For a third year in a row, support will include a return of EDF’s successful debt-matching scheme, which cleared £1.1m of debt in 2023 to help those struggling. Of the customers supported with debt matching up to September 2023, 75 per cent remained debt free after 12 months.
This funding is in addition to the £150 Warm Home Discount payments, which over 380,000 EDF customers are eligible to claim.
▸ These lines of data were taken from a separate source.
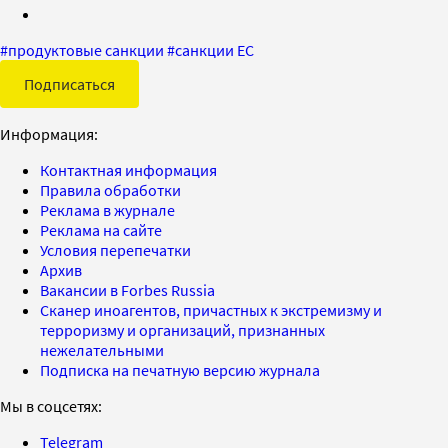
#
продуктовые санкции
#
санкции ЕС
Подписаться
Информация:
Контактная информация
Правила обработки
Реклама в журнале
Реклама на сайте
Условия перепечатки
Архив
Вакансии в Forbes Russia
Сканер иноагентов, причастных к экстремизму и
терроризму и организаций, признанных
нежелательными
Подписка на печатную версию журнала
Мы в соцсетях:
Telegram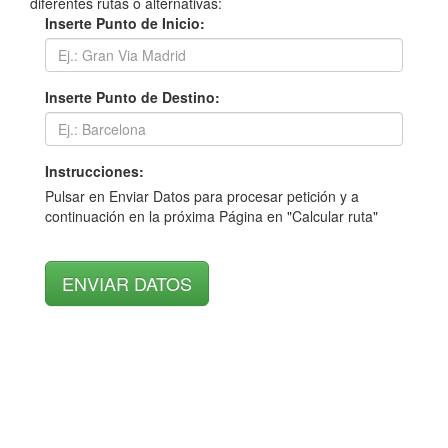
diferentes rutas o alternativas:
Inserte Punto de Inicio:
Inserte Punto de Destino:
Instrucciones:
Pulsar en Enviar Datos para procesar petición y a
continuación en la próxima Página en "Calcular ruta"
EDF is also working with several partners to help reduce debt this winter, including Citizens Advice Plymouth, IncomeMax and Charis Grants, who provide a range of support to customers facing financial difficulty.
Last winter, EDF partnerships helped 65,000 customers with support including debt advice, Income maximisation, energy efficiency advice, debt clearance and financial assistance payments, while its Warm Winter Shop helped one thousand customers with electric goods such as kettles, air fryers and slow cookers.
Over the past 10 years, EDF has helped over four million people through its partnerships and the Warm Home Discount.
Philippe Commaret, Managing Director of Customers at EDF, said: “While the Ofgem price cap has reduced in three of the last four quarters, an October rise of 10 per cent will have a significant impact on those who are already struggling.
“We are doing all we can to reduce bills, however, to make a real long-term difference, we believe a social tariff is still needed. Only through meaningful Government and industry-wide intervention, paired with better data matching, such as a single cross-sector Priority Services Register, will affordability improve for those most in need.”
Another long-term solution is access to UK Government insulation schemes. EDF is helping to insulate homes across the country as part of both ECO and GBIS schemes through measures including home insulation, boiler upgrades, upgrading existing electric heating systems to a more energy-efficient option or adding an air source heat pump, all of which saves customers cash and carbon.
Philippe Commaret added: “We are very supportive of the schemes, more people need help to insulate their homes. However, there are flaws with GBIS and we’ve recommended that Government broadens the scheme to allow multiple measures and open it up to more types of homes.”
Since the energy crisis began, EDF will have spent over £40m beyond its statutory requirements on helping customers by the end of the year.
Last year, the supplier effectively rolled back standing charges for over 270,000 customers who received Warm Home Discount to their pre-crisis levels.
The energy supplier is also delivering competitive offers for its customers and earlier this year it launched a fixed-term tracker tariff, EDF Ensure. The tariff stays at £50 below the price cap, discounting the standing charge rather than unit rate so all that sign-up see the same financial benefit.
It has also recently launched a new Sunday Saver challenge, which gives customers up to 16 hours of free electricity on Sundays in exchange for lowering their energy use at peak times during the week.